* Exercise objective
Repeat the records below exactly as they appear.

[Data excerpts]
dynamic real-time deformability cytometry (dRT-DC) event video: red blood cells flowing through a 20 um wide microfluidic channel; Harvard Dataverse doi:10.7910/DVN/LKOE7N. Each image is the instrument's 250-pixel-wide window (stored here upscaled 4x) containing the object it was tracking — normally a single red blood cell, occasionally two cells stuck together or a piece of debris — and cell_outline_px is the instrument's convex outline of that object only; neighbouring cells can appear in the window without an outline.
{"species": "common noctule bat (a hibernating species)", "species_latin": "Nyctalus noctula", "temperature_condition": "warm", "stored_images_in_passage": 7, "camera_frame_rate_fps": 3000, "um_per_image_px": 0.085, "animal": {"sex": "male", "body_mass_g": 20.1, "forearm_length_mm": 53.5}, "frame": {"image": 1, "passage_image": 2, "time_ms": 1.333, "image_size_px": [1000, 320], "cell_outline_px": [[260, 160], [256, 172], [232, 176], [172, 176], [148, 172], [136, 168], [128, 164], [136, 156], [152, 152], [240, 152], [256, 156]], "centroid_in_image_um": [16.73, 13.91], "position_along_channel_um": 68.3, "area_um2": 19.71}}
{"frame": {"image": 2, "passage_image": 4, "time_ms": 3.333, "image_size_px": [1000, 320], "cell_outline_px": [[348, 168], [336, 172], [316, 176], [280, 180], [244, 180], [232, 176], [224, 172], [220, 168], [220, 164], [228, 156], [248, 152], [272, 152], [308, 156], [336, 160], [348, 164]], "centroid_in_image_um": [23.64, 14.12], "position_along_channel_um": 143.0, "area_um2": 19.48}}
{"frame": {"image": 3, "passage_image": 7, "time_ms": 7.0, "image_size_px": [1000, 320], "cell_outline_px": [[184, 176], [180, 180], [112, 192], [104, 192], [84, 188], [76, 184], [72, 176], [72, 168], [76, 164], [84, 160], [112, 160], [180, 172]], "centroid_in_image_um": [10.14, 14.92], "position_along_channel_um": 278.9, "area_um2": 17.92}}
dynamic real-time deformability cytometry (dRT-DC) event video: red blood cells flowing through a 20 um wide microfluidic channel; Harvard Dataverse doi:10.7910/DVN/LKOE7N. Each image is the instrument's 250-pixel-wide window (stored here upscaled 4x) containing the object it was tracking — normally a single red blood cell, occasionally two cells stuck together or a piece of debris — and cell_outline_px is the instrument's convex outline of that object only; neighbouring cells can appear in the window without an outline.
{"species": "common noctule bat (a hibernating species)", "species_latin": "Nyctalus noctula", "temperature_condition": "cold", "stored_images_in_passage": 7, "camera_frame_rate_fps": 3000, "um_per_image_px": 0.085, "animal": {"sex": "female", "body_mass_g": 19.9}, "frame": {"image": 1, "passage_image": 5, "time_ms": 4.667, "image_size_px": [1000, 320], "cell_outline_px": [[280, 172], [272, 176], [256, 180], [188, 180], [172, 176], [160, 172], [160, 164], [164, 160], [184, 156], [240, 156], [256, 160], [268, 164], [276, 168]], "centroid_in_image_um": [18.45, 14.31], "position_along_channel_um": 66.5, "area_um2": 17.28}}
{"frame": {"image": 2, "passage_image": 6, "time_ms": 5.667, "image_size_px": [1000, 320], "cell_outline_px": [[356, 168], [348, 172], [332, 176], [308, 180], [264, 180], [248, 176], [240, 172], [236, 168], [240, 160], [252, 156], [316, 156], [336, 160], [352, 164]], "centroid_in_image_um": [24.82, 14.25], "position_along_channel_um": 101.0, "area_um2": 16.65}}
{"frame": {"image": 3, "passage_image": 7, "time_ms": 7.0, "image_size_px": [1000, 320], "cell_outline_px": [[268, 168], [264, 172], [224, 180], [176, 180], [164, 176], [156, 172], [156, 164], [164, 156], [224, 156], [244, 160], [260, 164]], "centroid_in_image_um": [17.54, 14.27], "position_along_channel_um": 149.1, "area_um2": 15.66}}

* The reply
dynamic real-time deformability cytometry (dRT-DC) event video: red blood cells flowing through a 20 um wide microfluidic channel; Harvard Dataverse doi:10.7910/DVN/LKOE7N. Each image is the instrument's 250-pixel-wide window (stored here upscaled 4x) containing the object it was tracking — normally a single red blood cell, occasionally two cells stuck together or a piece of debris — and cell_outline_px is the instrument's convex outline of that object only; neighbouring cells can appear in the window without an outline.
{"species": "common noctule bat (a hibernating species)", "species_latin": "Nyctalus noctula", "temperature_condition": "warm", "stored_images_in_passage": 7, "camera_frame_rate_fps": 3000, "um_per_image_px": 0.085, "animal": {"sex": "male", "body_mass_g": 20.1, "forearm_length_mm": 53.5}, "frame": {"image": 1, "passage_image": 2, "time_ms": 1.333, "image_size_px": [1000, 320], "cell_outline_px": [[260, 160], [256, 172], [232, 176], [172, 176], [148, 172], [136, 168], [128, 164], [136, 156], [152, 152], [240, 152], [256, 156]], "centroid_in_image_um": [16.73, 13.91], "position_along_channel_um": 68.3, "area_um2": 19.71}}
{"frame": {"image": 2, "passage_image": 4, "time_ms": 3.333, "image_size_px": [1000, 320], "cell_outline_px": [[348, 168], [336, 172], [316, 176], [280, 180], [244, 180], [232, 176], [224, 172], [220, 168], [220, 164], [228, 156], [248, 152], [272, 152], [308, 156], [336, 160], [348, 164]], "centroid_in_image_um": [23.64, 14.12], "position_along_channel_um": 143.0, "area_um2": 19.48}}
{"frame": {"image": 3, "passage_image": 7, "time_ms": 7.0, "image_size_px": [1000, 320], "cell_outline_px": [[184, 176], [180, 180], [112, 192], [104, 192], [84, 188], [76, 184], [72, 176], [72, 168], [76, 164], [84, 160], [112, 160], [180, 172]], "centroid_in_image_um": [10.14, 14.92], "position_along_channel_um": 278.9, "area_um2": 17.92}}
dynamic real-time deformability cytometry (dRT-DC) event video: red blood cells flowing through a 20 um wide microfluidic channel; Harvard Dataverse doi:10.7910/DVN/LKOE7N. Each image is the instrument's 250-pixel-wide window (stored here upscaled 4x) containing the object it was tracking — normally a single red blood cell, occasionally two cells stuck together or a piece of debris — and cell_outline_px is the instrument's convex outline of that object only; neighbouring cells can appear in the window without an outline.
{"species": "common noctule bat (a hibernating species)", "species_latin": "Nyctalus noctula", "temperature_condition": "cold", "stored_images_in_passage": 7, "camera_frame_rate_fps": 3000, "um_per_image_px": 0.085, "animal": {"sex": "female", "body_mass_g": 19.9}, "frame": {"image": 1, "passage_image": 5, "time_ms": 4.667, "image_size_px": [1000, 320], "cell_outline_px": [[280, 172], [272, 176], [256, 180], [188, 180], [172, 176], [160, 172], [160, 164], [164, 160], [184, 156], [240, 156], [256, 160], [268, 164], [276, 168]], "centroid_in_image_um": [18.45, 14.31], "position_along_channel_um": 66.5, "area_um2": 17.28}}
{"frame": {"image": 2, "passage_image": 6, "time_ms": 5.667, "image_size_px": [1000, 320], "cell_outline_px": [[356, 168], [348, 172], [332, 176], [308, 180], [264, 180], [248, 176], [240, 172], [236, 168], [240, 160], [252, 156], [316, 156], [336, 160], [352, 164]], "centroid_in_image_um": [24.82, 14.25], "position_along_channel_um": 101.0, "area_um2": 16.65}}
{"frame": {"image": 3, "passage_image": 7, "time_ms": 7.0, "image_size_px": [1000, 320], "cell_outline_px": [[268, 168], [264, 172], [224, 180], [176, 180], [164, 176], [156, 172], [156, 164], [164, 156], [224, 156], [244, 160], [260, 164]], "centroid_in_image_um": [17.54, 14.27], "position_along_channel_um": 149.1, "area_um2": 15.66}}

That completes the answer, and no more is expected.